» Problem statement:
Word for word, restate the listing; omit the pictures.

» Data in this exercise:
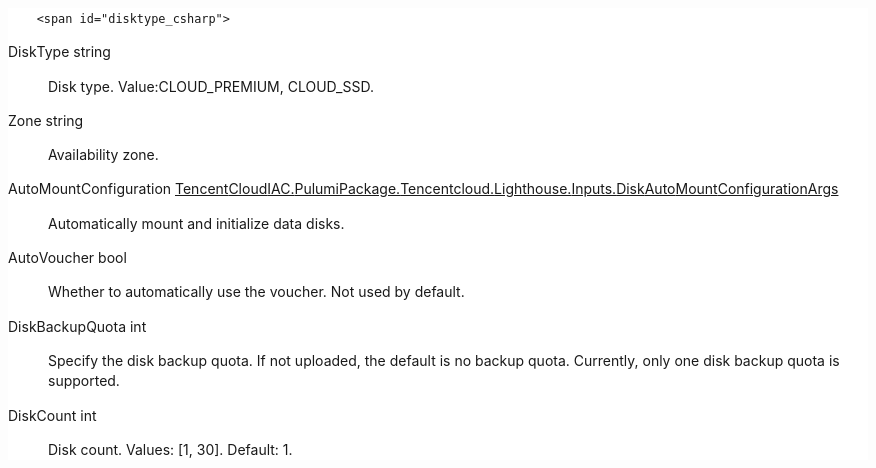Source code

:        <span id="disktype_csharp">
<a data-swiftype-name="resource-property" data-swiftype-type="text" href="#disktype_csharp" style="color: inherit; text-decoration: inherit;">Disk<wbr>Type</a>
</span>
        <span class="property-indicator"></span>
        <span class="property-type">string</span>
    </dt>
    <dd><p>Disk type. Value:CLOUD_PREMIUM, CLOUD_SSD.</p>
</dd><dt class="property-required"
            title="Required">
        <span id="zone_csharp">
<a data-swiftype-name="resource-property" data-swiftype-type="text" href="#zone_csharp" style="color: inherit; text-decoration: inherit;">Zone</a>
</span>
        <span class="property-indicator"></span>
        <span class="property-type">string</span>
    </dt>
    <dd><p>Availability zone.</p>
</dd><dt class="property-optional"
            title="Optional">
        <span id="automountconfiguration_csharp">
<a data-swiftype-name="resource-property" data-swiftype-type="text" href="#automountconfiguration_csharp" style="color: inherit; text-decoration: inherit;">Auto<wbr>Mount<wbr>Configuration</a>
</span>
        <span class="property-indicator"></span>
        <span class="property-type"><a href="#diskautomountconfiguration">Tencent<wbr>Cloud<wbr>IAC.<wbr>Pulumi<wbr>Package.<wbr>Tencentcloud.<wbr>Lighthouse.<wbr>Inputs.<wbr>Disk<wbr>Auto<wbr>Mount<wbr>Configuration<wbr>Args</a></span>
    </dt>
    <dd><p>Automatically mount and initialize data disks.</p>
</dd><dt class="property-optional"
            title="Optional">
        <span id="autovoucher_csharp">
<a data-swiftype-name="resource-property" data-swiftype-type="text" href="#autovoucher_csharp" style="color: inherit; text-decoration: inherit;">Auto<wbr>Voucher</a>
</span>
        <span class="property-indicator"></span>
        <span class="property-type">bool</span>
    </dt>
    <dd><p>Whether to automatically use the voucher. Not used by default.</p>
</dd><dt class="property-optional"
            title="Optional">
        <span id="diskbackupquota_csharp">
<a data-swiftype-name="resource-property" data-swiftype-type="text" href="#diskbackupquota_csharp" style="color: inherit; text-decoration: inherit;">Disk<wbr>Backup<wbr>Quota</a>
</span>
        <span class="property-indicator"></span>
        <span class="property-type">int</span>
    </dt>
    <dd><p>Specify the disk backup quota. If not uploaded, the default is no backup quota. Currently, only one disk backup quota is supported.</p>
</dd><dt class="property-optional"
            title="Optional">
        <span id="diskcount_csharp">
<a data-swiftype-name="resource-property" data-swiftype-type="text" href="#diskcount_csharp" style="color: inherit; text-decoration: inherit;">Disk<wbr>Count</a>
</span>
        <span class="property-indicator"></span>
        <span class="property-type">int</span>
    </dt>
    <dd><p>Disk count. Values: [1, 30]. Default: 1.</p>
</dd><dt class="property-optional"
            title="Optional">
        <span id="diskname_csharp">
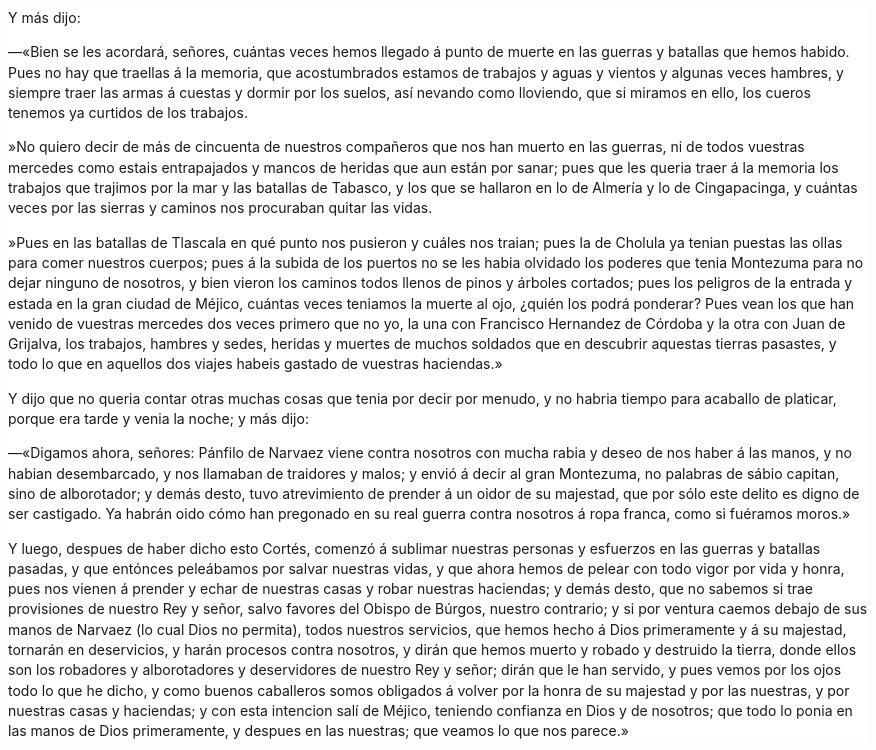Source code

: Y más dijo:

—«Bien se les acordará, señores, cuántas veces hemos llegado á punto
de muerte en las guerras y batallas que hemos habido. Pues no hay que
traellas á la memoria, que acostumbrados estamos de trabajos y aguas y
vientos y algunas veces hambres, y siempre traer las armas á cuestas y
dormir por los suelos, así nevando como lloviendo, que si miramos en
ello, los cueros tenemos ya curtidos de los trabajos.

»No quiero decir de más de cincuenta de nuestros compañeros que nos
han muerto en las guerras, ni de todos vuestras mercedes como estais
entrapajados y mancos de heridas que aun están por sanar; pues que les
queria traer á la memoria los trabajos que trajimos por la mar y las
batallas de Tabasco, y los que se hallaron en lo de Almería y lo de
Cingapacinga, y cuántas veces por las sierras y caminos nos procuraban
quitar las vidas.

»Pues en las batallas de Tlascala en qué punto nos pusieron y cuáles
nos traian; pues la de Cholula ya tenian puestas las ollas para comer
nuestros cuerpos; pues á la subida de los puertos no se les habia
olvidado los poderes que tenia Montezuma para no dejar ninguno de
nosotros, y bien vieron los caminos todos llenos de pinos y árboles
cortados; pues los peligros de la entrada y estada en la gran ciudad
de Méjico, cuántas veces teniamos la muerte al ojo, ¿quién los podrá
ponderar? Pues vean los que han venido de vuestras mercedes dos veces
primero que no yo, la una con Francisco Hernandez de Córdoba y la otra
con Juan de Grijalva, los trabajos, hambres y sedes, heridas y muertes
de muchos soldados que en descubrir aquestas tierras pasastes, y todo
lo que en aquellos dos viajes habeis gastado de vuestras haciendas.»

Y dijo que no queria contar otras muchas cosas que tenia por decir por
menudo, y no habria tiempo para acaballo de platicar, porque era tarde
y venia la noche; y más dijo:

—«Digamos ahora, señores: Pánfilo de Narvaez viene contra nosotros con
mucha rabia y deseo de nos haber á las manos, y no habian desembarcado,
y nos llamaban de traidores y malos; y envió á decir al gran Montezuma,
no palabras de sábio capitan, sino de alborotador; y demás desto, tuvo
atrevimiento de prender á un oidor de su majestad, que por sólo este
delito es digno de ser castigado. Ya habrán oido cómo han pregonado en
su real guerra contra nosotros á ropa franca, como si fuéramos moros.»

Y luego, despues de haber dicho esto Cortés, comenzó á sublimar
nuestras personas y esfuerzos en las guerras y batallas pasadas, y
que entónces peleábamos por salvar nuestras vidas, y que ahora hemos
de pelear con todo vigor por vida y honra, pues nos vienen á prender
y echar de nuestras casas y robar nuestras haciendas; y demás desto,
que no sabemos si trae provisiones de nuestro Rey y señor, salvo
favores del Obispo de Búrgos, nuestro contrario; y si por ventura
caemos debajo de sus manos de Narvaez (lo cual Dios no permita),
todos nuestros servicios, que hemos hecho á Dios primeramente y á su
majestad, tornarán en deservicios, y harán procesos contra nosotros, y
dirán que hemos muerto y robado y destruido la tierra, donde ellos son
los robadores y alborotadores y deservidores de nuestro Rey y señor;
dirán que le han servido, y pues vemos por los ojos todo lo que he
dicho, y como buenos caballeros somos obligados á volver por la honra
de su majestad y por las nuestras, y por nuestras casas y haciendas;
y con esta intencion salí de Méjico, teniendo confianza en Dios y
de nosotros; que todo lo ponia en las manos de Dios primeramente, y
despues en las nuestras; que veamos lo que nos parece.»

» Answer to this problem:
Source code

:        <span id="disktype_csharp">
<a data-swiftype-name="resource-property" data-swiftype-type="text" href="#disktype_csharp" style="color: inherit; text-decoration: inherit;">Disk<wbr>Type</a>
</span>
        <span class="property-indicator"></span>
        <span class="property-type">string</span>
    </dt>
    <dd><p>Disk type. Value:CLOUD_PREMIUM, CLOUD_SSD.</p>
</dd><dt class="property-required"
            title="Required">
        <span id="zone_csharp">
<a data-swiftype-name="resource-property" data-swiftype-type="text" href="#zone_csharp" style="color: inherit; text-decoration: inherit;">Zone</a>
</span>
        <span class="property-indicator"></span>
        <span class="property-type">string</span>
    </dt>
    <dd><p>Availability zone.</p>
</dd><dt class="property-optional"
            title="Optional">
        <span id="automountconfiguration_csharp">
<a data-swiftype-name="resource-property" data-swiftype-type="text" href="#automountconfiguration_csharp" style="color: inherit; text-decoration: inherit;">Auto<wbr>Mount<wbr>Configuration</a>
</span>
        <span class="property-indicator"></span>
        <span class="property-type"><a href="#diskautomountconfiguration">Tencent<wbr>Cloud<wbr>IAC.<wbr>Pulumi<wbr>Package.<wbr>Tencentcloud.<wbr>Lighthouse.<wbr>Inputs.<wbr>Disk<wbr>Auto<wbr>Mount<wbr>Configuration<wbr>Args</a></span>
    </dt>
    <dd><p>Automatically mount and initialize data disks.</p>
</dd><dt class="property-optional"
            title="Optional">
        <span id="autovoucher_csharp">
<a data-swiftype-name="resource-property" data-swiftype-type="text" href="#autovoucher_csharp" style="color: inherit; text-decoration: inherit;">Auto<wbr>Voucher</a>
</span>
        <span class="property-indicator"></span>
        <span class="property-type">bool</span>
    </dt>
    <dd><p>Whether to automatically use the voucher. Not used by default.</p>
</dd><dt class="property-optional"
            title="Optional">
        <span id="diskbackupquota_csharp">
<a data-swiftype-name="resource-property" data-swiftype-type="text" href="#diskbackupquota_csharp" style="color: inherit; text-decoration: inherit;">Disk<wbr>Backup<wbr>Quota</a>
</span>
        <span class="property-indicator"></span>
        <span class="property-type">int</span>
    </dt>
    <dd><p>Specify the disk backup quota. If not uploaded, the default is no backup quota. Currently, only one disk backup quota is supported.</p>
</dd><dt class="property-optional"
            title="Optional">
        <span id="diskcount_csharp">
<a data-swiftype-name="resource-property" data-swiftype-type="text" href="#diskcount_csharp" style="color: inherit; text-decoration: inherit;">Disk<wbr>Count</a>
</span>
        <span class="property-indicator"></span>
        <span class="property-type">int</span>
    </dt>
    <dd><p>Disk count. Values: [1, 30]. Default: 1.</p>
</dd><dt class="property-optional"
            title="Optional">
        <span id="diskname_csharp">
Source code

: Y más dijo:

—«Bien se les acordará, señores, cuántas veces hemos llegado á punto
de muerte en las guerras y batallas que hemos habido. Pues no hay que
traellas á la memoria, que acostumbrados estamos de trabajos y aguas y
vientos y algunas veces hambres, y siempre traer las armas á cuestas y
dormir por los suelos, así nevando como lloviendo, que si miramos en
ello, los cueros tenemos ya curtidos de los trabajos.

»No quiero decir de más de cincuenta de nuestros compañeros que nos
han muerto en las guerras, ni de todos vuestras mercedes como estais
entrapajados y mancos de heridas que aun están por sanar; pues que les
queria traer á la memoria los trabajos que trajimos por la mar y las
batallas de Tabasco, y los que se hallaron en lo de Almería y lo de
Cingapacinga, y cuántas veces por las sierras y caminos nos procuraban
quitar las vidas.

»Pues en las batallas de Tlascala en qué punto nos pusieron y cuáles
nos traian; pues la de Cholula ya tenian puestas las ollas para comer
nuestros cuerpos; pues á la subida de los puertos no se les habia
olvidado los poderes que tenia Montezuma para no dejar ninguno de
nosotros, y bien vieron los caminos todos llenos de pinos y árboles
cortados; pues los peligros de la entrada y estada en la gran ciudad
de Méjico, cuántas veces teniamos la muerte al ojo, ¿quién los podrá
ponderar? Pues vean los que han venido de vuestras mercedes dos veces
primero que no yo, la una con Francisco Hernandez de Córdoba y la otra
con Juan de Grijalva, los trabajos, hambres y sedes, heridas y muertes
de muchos soldados que en descubrir aquestas tierras pasastes, y todo
lo que en aquellos dos viajes habeis gastado de vuestras haciendas.»

Y dijo que no queria contar otras muchas cosas que tenia por decir por
menudo, y no habria tiempo para acaballo de platicar, porque era tarde
y venia la noche; y más dijo:

—«Digamos ahora, señores: Pánfilo de Narvaez viene contra nosotros con
mucha rabia y deseo de nos haber á las manos, y no habian desembarcado,
y nos llamaban de traidores y malos; y envió á decir al gran Montezuma,
no palabras de sábio capitan, sino de alborotador; y demás desto, tuvo
atrevimiento de prender á un oidor de su majestad, que por sólo este
delito es digno de ser castigado. Ya habrán oido cómo han pregonado en
su real guerra contra nosotros á ropa franca, como si fuéramos moros.»

Y luego, despues de haber dicho esto Cortés, comenzó á sublimar
nuestras personas y esfuerzos en las guerras y batallas pasadas, y
que entónces peleábamos por salvar nuestras vidas, y que ahora hemos
de pelear con todo vigor por vida y honra, pues nos vienen á prender
y echar de nuestras casas y robar nuestras haciendas; y demás desto,
que no sabemos si trae provisiones de nuestro Rey y señor, salvo
favores del Obispo de Búrgos, nuestro contrario; y si por ventura
caemos debajo de sus manos de Narvaez (lo cual Dios no permita),
todos nuestros servicios, que hemos hecho á Dios primeramente y á su
majestad, tornarán en deservicios, y harán procesos contra nosotros, y
dirán que hemos muerto y robado y destruido la tierra, donde ellos son
los robadores y alborotadores y deservidores de nuestro Rey y señor;
dirán que le han servido, y pues vemos por los ojos todo lo que he
dicho, y como buenos caballeros somos obligados á volver por la honra
de su majestad y por las nuestras, y por nuestras casas y haciendas;
y con esta intencion salí de Méjico, teniendo confianza en Dios y
de nosotros; que todo lo ponia en las manos de Dios primeramente, y
despues en las nuestras; que veamos lo que nos parece.»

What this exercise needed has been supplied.